Johnson and Johnson Drops Investment for MRSA Drug Development After Failing to Meet European CE Mark & FDA Approvals
Posted Feb 20 2010 11:28pm
Basilea Pharmaceutica and Johnson and Johnson worked together on the drug for MRSA infections and after not meeting quality and monitoring standards with both the FDA and European Regulators, J and J says goodbye to Basilea and you are on your own, no more money. J and J conducted the trials and with the reporting not complete, results were determined to be unreliable.
This does not mean that there could not be another opportunity for the drug if Basilea wants to continue to pursue with their own money, and it could be the reporting process only that did not give the drug approval possibly. I might guess Basilea might pursue a breach of contract here as well. This is not the first incident of J and J looking a purse strings, there have been a few other incidents in the news of late.
What we are seeing to be a trend here is the lack of big pharma to invest in some areas of drug and device development. They have also had the big Tylenol recall.

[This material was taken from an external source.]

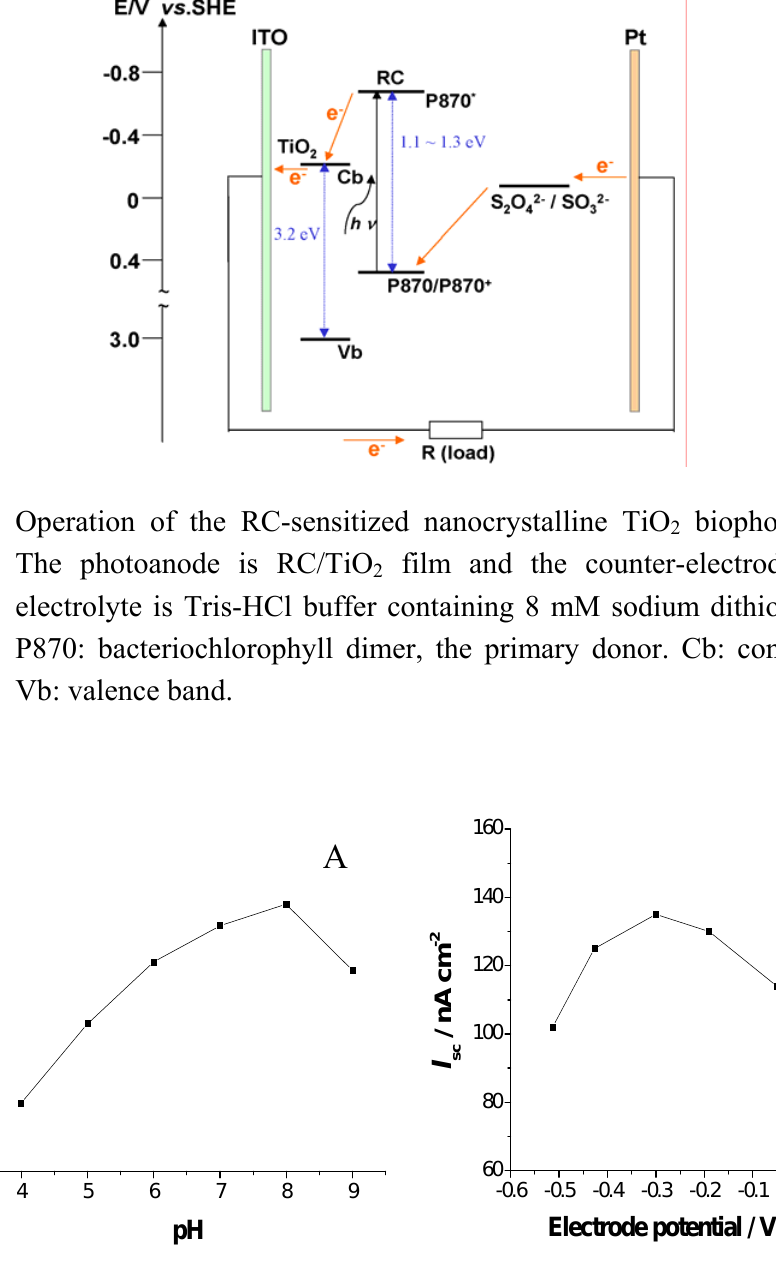
= 0.1 mW cm -2 ). inc of the RC/TiO film with the pH of the electrolyte. sc 2 of the RC/TiO film with the electrode bias sc 2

The company has been making out big with billions in court settlements in the last year, which basically nobody who needs healthcare or a device really cares that much about in as much as they just want to be able to afford one especially if it is a life saving device or drug.
Amidst all of the rest of the news we heard last year about reducing the job force and restructuring and recently J and J announced that performance bonuses were to be cut for some employees while some remained the same.
Small biotech companies are finding it a little bit more difficult to attract and maintain big pharma dollars as the element of risk with biotech development is a gamble and the shift is going back to the small companies who either get bought out or simply pack up and go away with all their technology developed. BD
ZURICH—Basilea Holding AG said Friday that U.S. health-care giant Johnson & Johnson, its development partner for its key drug ceftobiprole, handed back full rights for the drug after European regulators rejected it.
The development is the latest turn in a dispute between the two companies over the antibiotic, which targets methicillin-resistant staphylococcus aureus—the drug-resistant organism known as MSRA responsible for many hospital-acquired-infection deaths.